Examination of the Mungo Man  was interpreted as evidence that Aboriginal people were not the first Australians, and that Mungo Man represented an extinct lineage of modern humans that occupied the continent before Aboriginal Australians.

Aboriginal Australians Came Before The Mungo Man

Now a group of scientists from Griffith University’s Research Centre for Human Evolution (RCHE) used new DNA sequencing methods to re-analyse the remains of Mungo Man from the World Heritage listed landscape of the Willandra Lakes region, in far western New South Wales.

Professor Lambert, from RCHE, said it was clear that incorrect conclusions had been drawn in relation to Mungo Man in the original study.

“The sample from Mungo Man which we retested contained sequences from five different European people suggesting that these all represent contamination,” he said.
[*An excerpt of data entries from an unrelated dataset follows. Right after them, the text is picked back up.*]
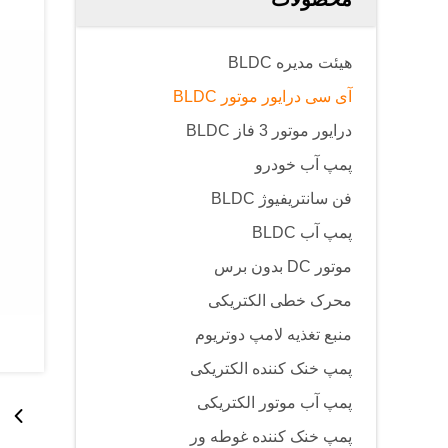
هیئت مدیره BLDC
آی سی درایور موتور BLDC
درایور موتور 3 فاز BLDC
پمپ آب خودرو
فن سانتریفیوژ BLDC
پمپ آب BLDC
موتور DC بدون برس
محرک خطی الکتریکی
منبع تغذیه لامپ دوتریوم
پمپ خنک کننده الکتریکی
پمپ آب موتور الکتریکی
پمپ خنک کننده غوطه ور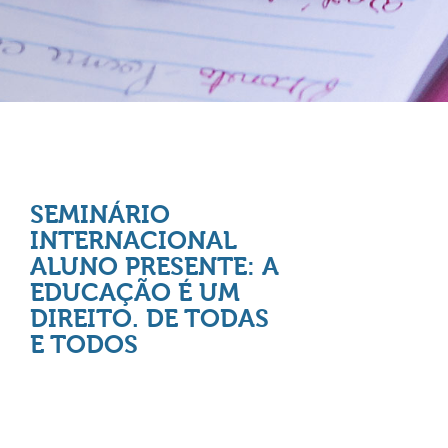
SEMINÁRIO
INTERNACIONAL
ALUNO PRESENTE: A
EDUCAÇÃO É UM
DIREITO. DE TODAS
E TODOS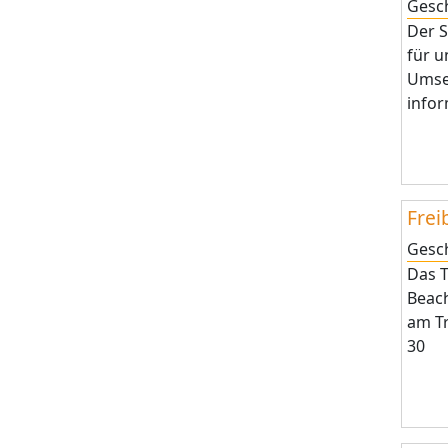
Gesc
Der 
für 
Umse
infor
Frei
Gesc
Das T
Beac
am Tr
30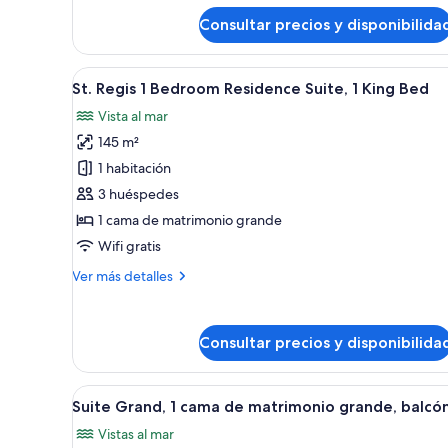
Grand,
al
Consultar precios y disponibilida
1
complejo
cama
turístico
de
Abrir
Un dormitorio moderno con una 
matrimonio
5
(Junior
St. Regis 1 Bedroom Residence Suite, 1 King Bed
todas
grande,
Suite
Vista al mar
vistas
las
Main
al
145 m²
fotos
complejo
Building)
de
1 habitación
turístico
St.
(Junior
3 huéspedes
Suite
Regis
1 cama de matrimonio grande
Main
1
Building)
Wifi gratis
Bedroom
Más
Ver más detalles
Residence
detalles
Suite,
de
1
St.
Consultar precios y disponibilida
Regis
King
1
Bed
Bedroom
Abrir
Habitación de hotel con una g
Residence
10
Suite Grand, 1 cama de matrimonio grande, balcó
todas
Suite,
Vistas al mar
1
las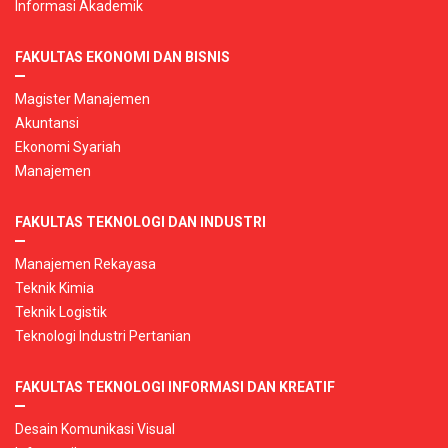
Informasi Akademik
FAKULTAS EKONOMI DAN BISNIS
Magister Manajemen
Akuntansi
Ekonomi Syariah
Manajemen
FAKULTAS TEKNOLOGI DAN INDUSTRI
Manajemen Rekayasa
Teknik Kimia
Teknik Logistik
Teknologi Industri Pertanian
FAKULTAS TEKNOLOGI INFORMASI DAN KREATIF
Desain Komunikasi Visual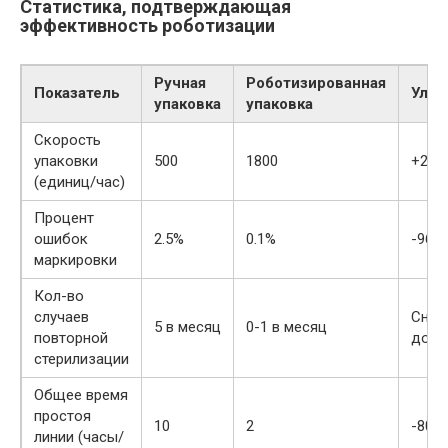
Статистика, подтверждающая
эффективность роботизации
Ручная
Роботизированная
Показатель
Улуч
упаковка
упаковка
Скорость
упаковки
500
1800
+260
(единиц/час)
Процент
ошибок
2.5%
0.1%
-96%
маркировки
Кол-во
случаев
Сниж
5 в месяц
0-1 в месяц
повторной
до 8
стерилизации
Общее время
простоя
10
2
-80%
линии (часы/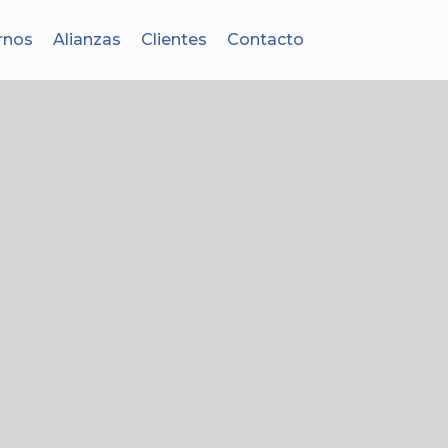
rnos
Alianzas
Clientes
Contacto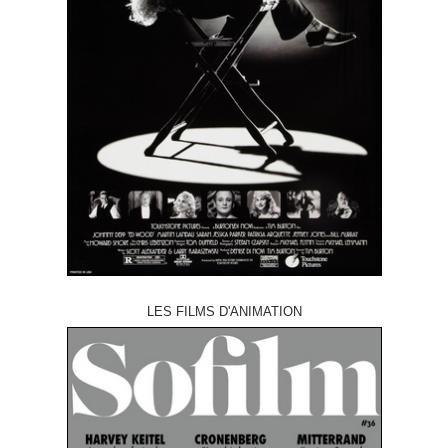
LES FILMS D'ANIMATION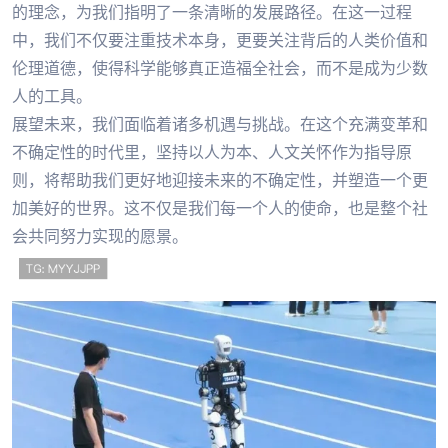
的理念，为我们指明了一条清晰的发展路径。在这一过程
中，我们不仅要注重技术本身，更要关注背后的人类价值和
伦理道德，使得科学能够真正造福全社会，而不是成为少数
人的工具。
展望未来，我们面临着诸多机遇与挑战。在这个充满变革和
不确定性的时代里，坚持以人为本、人文关怀作为指导原
则，将帮助我们更好地迎接未来的不确定性，并塑造一个更
加美好的世界。这不仅是我们每一个人的使命，也是整个社
会共同努力实现的愿景。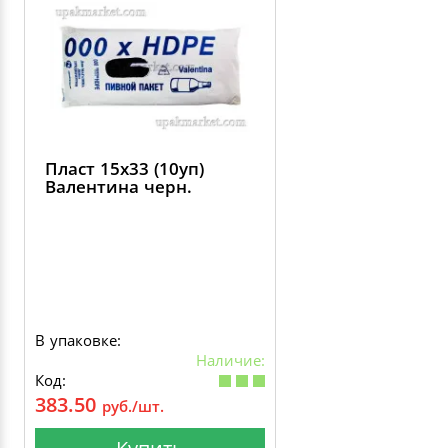
Пласт 15х33 (10уп)
Валентина черн.
В упаковке:
Наличие:
Код:
383.50
руб./шт.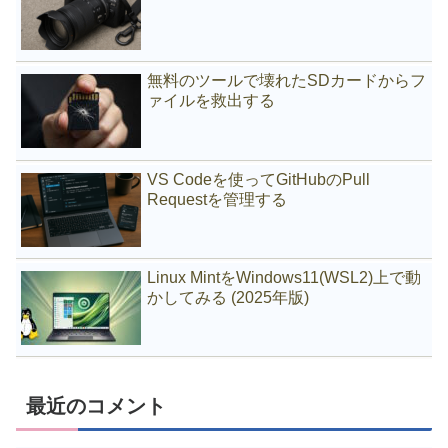
無料のツールで壊れたSDカードからフ
ァイルを救出する
VS Codeを使ってGitHubのPull
Requestを管理する
Linux MintをWindows11(WSL2)上で動
かしてみる (2025年版)
最近のコメント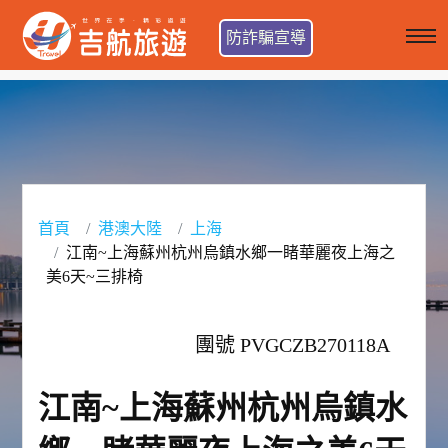
防詐騙宣導
首頁
港澳大陸
上海
江南~上海蘇州杭州烏鎮水鄉一睹華麗夜上海之
美6天~三排椅
團號 PVGCZB270118A
江南~上海蘇州杭州烏鎮水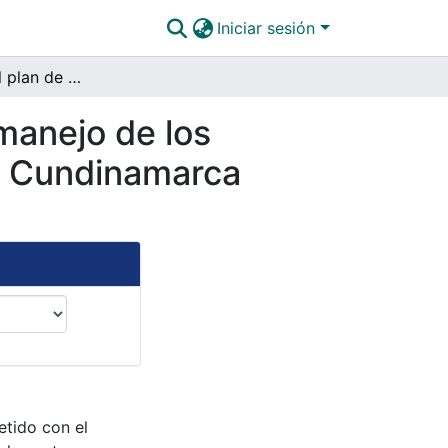
Iniciar sesión
Formulación del plan de gestión integral para el manejo de los vertimientos del Laboratorio de Salud Pública de Cundinamarca (L.S.P.C)
 manejo de los
de Cundinamarca
etido con el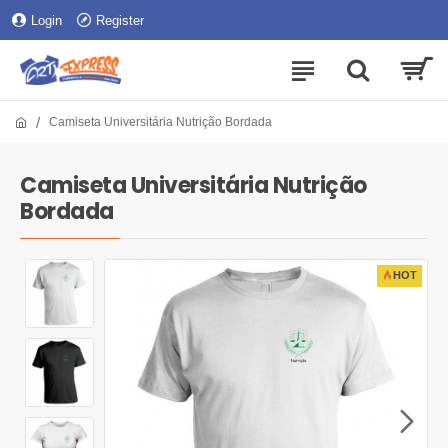
Login
Register
Camiseta Universitária Nutrição Bordada
Camiseta Universitária Nutrição
Bordada
HOT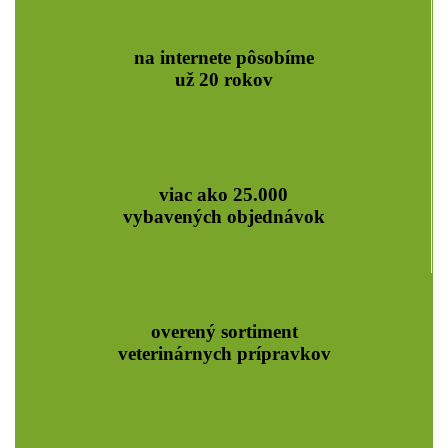
na internete pôsobíme
už 20 rokov
viac ako 25.000
vybavených objednávok
overený sortiment
veterinárnych prípravkov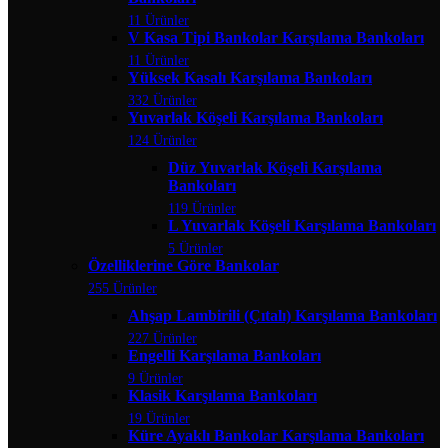
11 Ürünler
V Kasa Tipi Bankolar Karşılama Bankoları
11 Ürünler
Yüksek Kasalı Karşılama Bankoları
332 Ürünler
Yuvarlak Köşeli Karşılama Bankoları
124 Ürünler
Düz Yuvarlak Köşeli Karşılama
Bankoları
119 Ürünler
L Yuvarlak Köşeli Karşılama Bankoları
5 Ürünler
Özelliklerine Göre Bankolar
255 Ürünler
Ahşap Lambirili (Çıtalı) Karşılama Bankoları
227 Ürünler
Engelli Karşılama Bankoları
9 Ürünler
Klasik Karşılama Bankoları
19 Ürünler
Küre Ayaklı Bankolar Karşılama Bankoları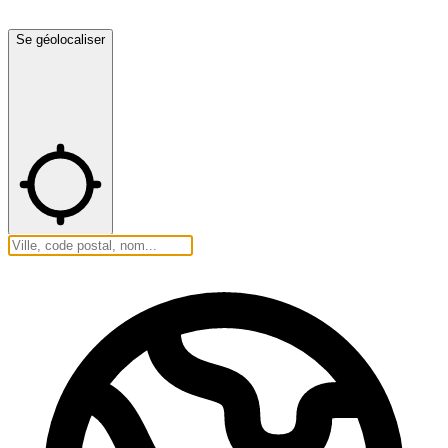
Se géolocaliser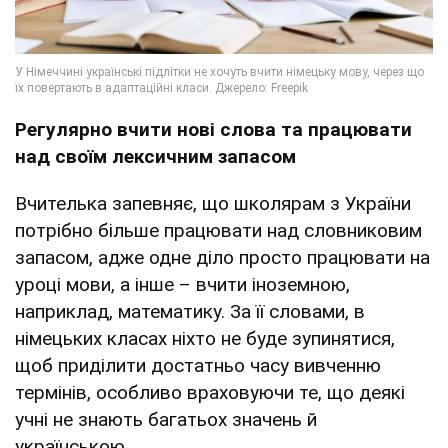
Регулярно вчити нові слова та працювати
над своїм лексичним запасом
Вчителька запевняє, що школярам з України
потрібно більше працювати над словниковим
запасом, адже одне діло просто працювати на
уроці мови, а інше – вчити іноземною,
наприклад, математику. За її словами, в
німецьких класах ніхто не буде зупинятися,
щоб приділити достатньо часу вивченню
термінів, особливо враховуючи те, що деякі
учні не знають багатьох значень й
українською.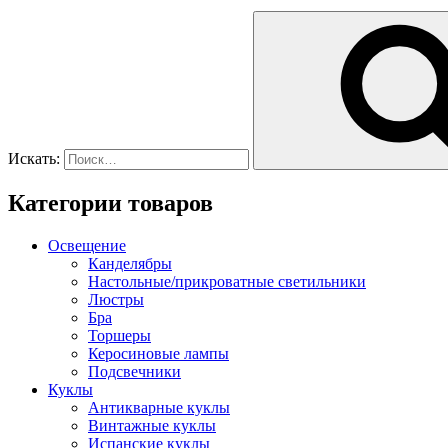
Искать:
Категории товаров
Освещение
Канделябры
Настольные/прикроватные светильники
Люстры
Бра
Торшеры
Керосиновые лампы
Подсвечники
Куклы
Антикварные куклы
Винтажные куклы
Испанские куклы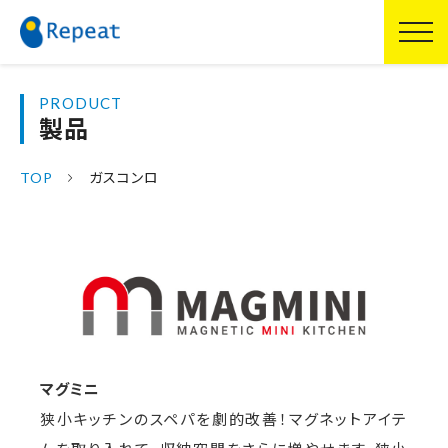
PRODUCT
製品
TOP
ガスコンロ
マグミニ
狭小キッチンのスペパを劇的改善！マグネットアイテ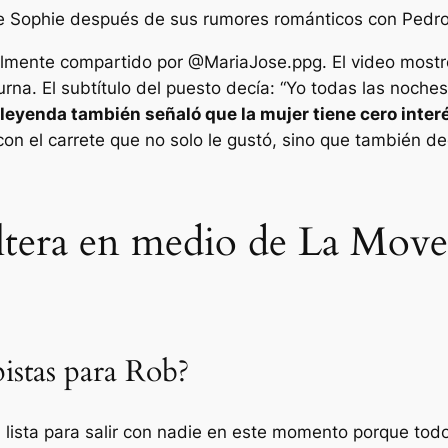
de Sophie después de sus rumores románticos con Pedro r
nalmente compartido por
@MariaJose.ppg
. El video most
rna. El subtítulo del puesto decía: “
Yo todas las noches
 leyenda también señaló que la mujer tiene cero interé
on el carrete que no solo le gustó, sino que también dec
ltera en medio de La Move s
pistas para Rob?
 lista para salir con nadie en este momento porque tod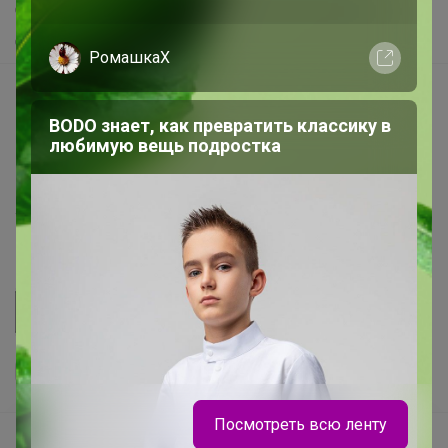
Самое желанное
Самое быстрое
РомашкаХ
Начать зарабатывать с 24-ok
Picabox.ru - Лучшее место для ваших изображений
BODO знает, как превратить классику в
любимую вещь подростка
Розыгрыш - Генератор случайных чисел
Пульс нашего маркетплейса
Укорачиватель ссылок
Посмотреть всю ленту
Ваш регион
Красноярск?
Продолжая использовать этот сайт и нажимая кнопку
Lake Mungo region, Australia. A new study refutes an earlier landmark study that claimed to recover DNA sequences from the oldest known Australian, Mungo Man.
Credit: © markrhiggins / Fotolia

“At the same time we re-analysed more than 20 of the other ancient people from Willandra. We were successful in recovering the genomic sequence of one of the early inhabitants of Lake Mungo, a man buried very close to the location where Mungo Man was originally interred.

“By going back and reanalysing the samples with more advanced technology, we have found compelling support for the argument that Aboriginal Australians were the first inhabitants of Australia.”

Professor Lambert explained that the results proved that the more advanced genomic technology was capable of unlocking further secrets from Australia’s human past.

“We now know that meaningful genetic information can be recovered from ancient Aboriginal Australian remains,” he said.

“This represents the first time researchers have recovered an ancient mitochondrial genome sequence from an Aboriginal person who lived before the arrival of the Europeans.”